Martha Long is an Irish author best known for the 'Ma...' series.

Early life
Martha Long was born in Dublin in the early 1950s and still lives there today. She calls herself a "middle-aged matron" and has had three children.

Career
Her bestselling autobiographies, the Ma... series, recount a personal history of abuse, depravation and cruelty – from early life into adulthood. The critically acclaimed debut memoir, Ma, He Sold Me For a Few Cigarettes, shot into the Irish bestseller list in 2007. Over the past four years, Long has bought out four further instalments which have all had success across Ireland and the UK, and made it to number one in the Irish Times bestseller list. Long is published by Mainstream Publishing, an associate of Random House in the UK and by Seven Stories Press in the US.
- - - - -
→ TO DO
Rewrite the Martha Long text starting at "Martha Long is" and ending at "Press in the US.", with each occurrence of "bestseller list" changed to "bestseller chart".
- - - - -
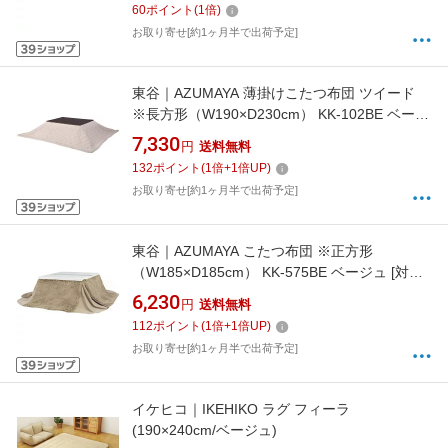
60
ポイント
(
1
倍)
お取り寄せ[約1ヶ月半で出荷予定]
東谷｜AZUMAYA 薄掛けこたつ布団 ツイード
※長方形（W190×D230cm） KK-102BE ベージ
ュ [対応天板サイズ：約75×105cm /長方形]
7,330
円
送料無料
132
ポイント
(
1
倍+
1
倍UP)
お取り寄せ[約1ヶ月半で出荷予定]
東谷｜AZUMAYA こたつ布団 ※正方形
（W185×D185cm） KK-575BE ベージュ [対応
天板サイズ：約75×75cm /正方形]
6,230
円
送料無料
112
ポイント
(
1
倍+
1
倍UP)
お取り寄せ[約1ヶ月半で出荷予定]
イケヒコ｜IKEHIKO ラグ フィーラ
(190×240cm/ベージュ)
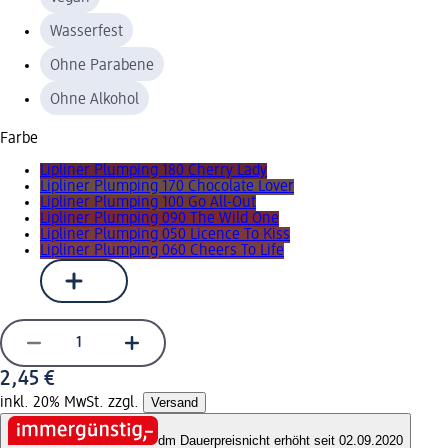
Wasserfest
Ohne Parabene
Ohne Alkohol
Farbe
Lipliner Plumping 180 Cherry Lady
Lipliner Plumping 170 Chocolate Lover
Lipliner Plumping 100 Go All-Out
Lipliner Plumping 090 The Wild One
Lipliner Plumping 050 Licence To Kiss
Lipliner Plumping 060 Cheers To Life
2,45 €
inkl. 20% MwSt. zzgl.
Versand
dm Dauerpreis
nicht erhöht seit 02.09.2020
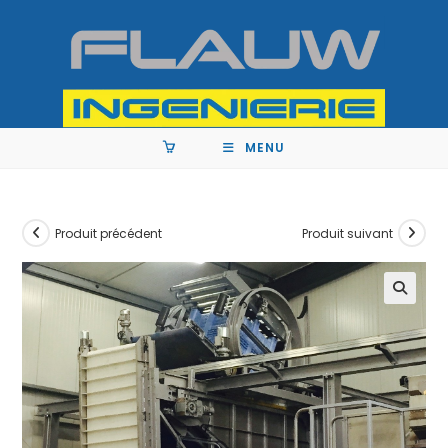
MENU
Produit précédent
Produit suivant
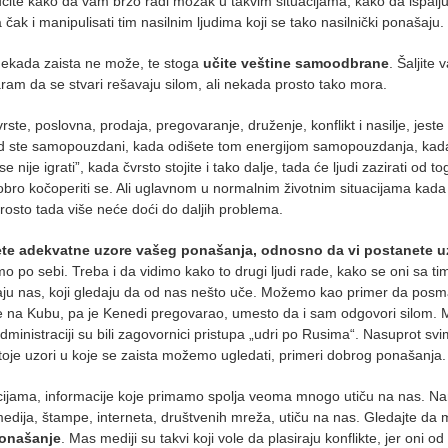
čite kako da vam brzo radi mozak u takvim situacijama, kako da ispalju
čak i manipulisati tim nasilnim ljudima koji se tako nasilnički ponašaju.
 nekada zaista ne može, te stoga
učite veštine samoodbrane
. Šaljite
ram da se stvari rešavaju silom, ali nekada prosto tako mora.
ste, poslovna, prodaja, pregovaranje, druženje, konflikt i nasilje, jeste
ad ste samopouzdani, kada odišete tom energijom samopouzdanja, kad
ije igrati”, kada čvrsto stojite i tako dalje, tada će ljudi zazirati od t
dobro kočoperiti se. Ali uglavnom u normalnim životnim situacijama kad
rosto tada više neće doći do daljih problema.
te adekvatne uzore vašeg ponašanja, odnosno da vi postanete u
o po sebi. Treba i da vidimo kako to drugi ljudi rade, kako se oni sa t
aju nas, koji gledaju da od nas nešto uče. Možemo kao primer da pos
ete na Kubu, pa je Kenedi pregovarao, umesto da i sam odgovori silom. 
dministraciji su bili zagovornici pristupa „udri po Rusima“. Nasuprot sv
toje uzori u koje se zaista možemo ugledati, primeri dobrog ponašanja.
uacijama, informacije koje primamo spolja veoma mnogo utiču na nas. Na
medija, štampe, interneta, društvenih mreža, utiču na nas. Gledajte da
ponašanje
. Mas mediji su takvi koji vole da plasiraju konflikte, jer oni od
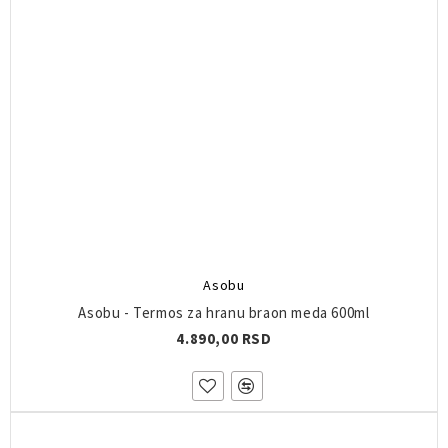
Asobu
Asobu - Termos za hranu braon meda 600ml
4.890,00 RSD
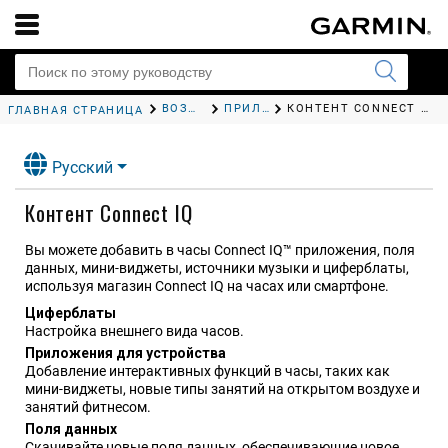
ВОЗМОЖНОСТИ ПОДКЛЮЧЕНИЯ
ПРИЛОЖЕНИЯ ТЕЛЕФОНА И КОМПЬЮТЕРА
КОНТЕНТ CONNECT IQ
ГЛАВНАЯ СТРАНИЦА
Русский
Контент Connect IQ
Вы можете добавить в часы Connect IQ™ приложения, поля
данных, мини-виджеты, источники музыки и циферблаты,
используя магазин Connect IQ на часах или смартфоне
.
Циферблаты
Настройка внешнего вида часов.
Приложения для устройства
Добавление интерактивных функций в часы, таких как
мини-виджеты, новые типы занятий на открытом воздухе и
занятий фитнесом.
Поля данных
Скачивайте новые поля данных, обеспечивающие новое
- - - - -
→ RESPONSE BELOW
Martha Long is an Irish author best known for the 'Ma...' series.

Early life
Martha Long was born in Dublin in the early 1950s and still lives there today. She calls herself a "middle-aged matron" and has had three children.

Career
Her bestselling autobiographies, the Ma... series, recount a personal history of abuse, depravation and cruelty – from early life into adulthood. The critically acclaimed debut memoir, Ma, He Sold Me For a Few Cigarettes, shot into the Irish bestseller chart in 2007. Over the past four years, Long has bought out four further instalments which have all had success across Ireland and the UK, and made it to number one in the Irish Times bestseller chart. Long is published by Mainstream Publishing, an associate of Random House in the UK and by Seven Stories Press in the US.